In de verbeelding is in de bestemming Groen, gelegen in Het Park, eveneens een gebied aangeduid met een 'wro-zone-wijzingsgebied 1'. Op deze plek is de mogelijkheid gecreëerd om een basisschool, eventueel met kinderopvang te realiseren.
Tuin
Deze bestemming is met name gegeven aan de gronden, welke aan beide zijden van de hoofdgebouwen in deelgebied Het Land zijn gelegen. Op deze gronden mogen, behoudens erkers, geen gebouwen worden opgericht. De gronden met de bestemming “Tuin” zijn gekoppeld aan de bestemming 'Wonen - 1'.
Verkeer - 1
De bestemming 'Verkeer – 1' is gericht op de afwikkeling van met name het autoverkeer. De bestemming kent de gebruikelijke inhoud.
Verkeer - 2
De bestemming 'Verkeer – 2' is gericht op verkeer en verblijfsgebied. De bestemming kent verder de gebruikelijke inhoud.
Water
De bestemming 'Water' is gericht op het water in het plangebied en met name de ringvaart rondom deelgebied Het Land. Uiteraard heeft het ook een functie voor de waterhuishouding en waterberging.
Water - Waterweg
De bestemming 'Water - Waterweg' is uitsluitend gericht op het water van de rivier de Oude Maas.

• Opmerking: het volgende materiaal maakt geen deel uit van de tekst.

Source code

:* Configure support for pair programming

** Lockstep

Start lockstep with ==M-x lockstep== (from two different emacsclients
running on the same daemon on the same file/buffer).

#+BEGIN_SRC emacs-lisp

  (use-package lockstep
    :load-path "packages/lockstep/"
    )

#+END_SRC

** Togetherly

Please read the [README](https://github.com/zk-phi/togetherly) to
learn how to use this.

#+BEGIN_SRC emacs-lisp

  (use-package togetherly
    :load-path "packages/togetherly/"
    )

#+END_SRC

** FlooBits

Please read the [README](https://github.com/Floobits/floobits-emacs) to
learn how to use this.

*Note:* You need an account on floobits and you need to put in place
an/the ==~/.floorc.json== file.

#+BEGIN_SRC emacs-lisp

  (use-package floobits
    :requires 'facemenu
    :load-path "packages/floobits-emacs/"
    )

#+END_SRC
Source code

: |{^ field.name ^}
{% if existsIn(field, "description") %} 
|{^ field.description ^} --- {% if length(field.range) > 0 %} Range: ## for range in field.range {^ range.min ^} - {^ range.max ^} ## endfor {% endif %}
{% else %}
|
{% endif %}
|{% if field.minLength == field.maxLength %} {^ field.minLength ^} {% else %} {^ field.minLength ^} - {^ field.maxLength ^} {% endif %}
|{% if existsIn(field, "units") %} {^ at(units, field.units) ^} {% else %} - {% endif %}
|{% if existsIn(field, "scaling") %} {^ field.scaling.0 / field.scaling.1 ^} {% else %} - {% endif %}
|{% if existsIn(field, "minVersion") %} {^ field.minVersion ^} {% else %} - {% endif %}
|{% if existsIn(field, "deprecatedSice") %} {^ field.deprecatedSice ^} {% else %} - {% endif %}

Deze gronden zijn bestemd voor hoofdwaterwegen en scheepvaartverkeer. Daarnaast is op deze bestemming een openbaar vervoer voorziening voor vervoer over water mogelijk met de daarbij behorende voorzieningen, zoals vlonders en aanlegsteigers.
Waterstaat - Waterkering
De Hongerlandsedijk en de Elementenweg hebben een waterkerende functie en deze functie komt terug via de bestemming “Waterstaat – Waterkering”. Met het waterschap is een bebouwingslijn afgesproken (de gegunde bouwlijn).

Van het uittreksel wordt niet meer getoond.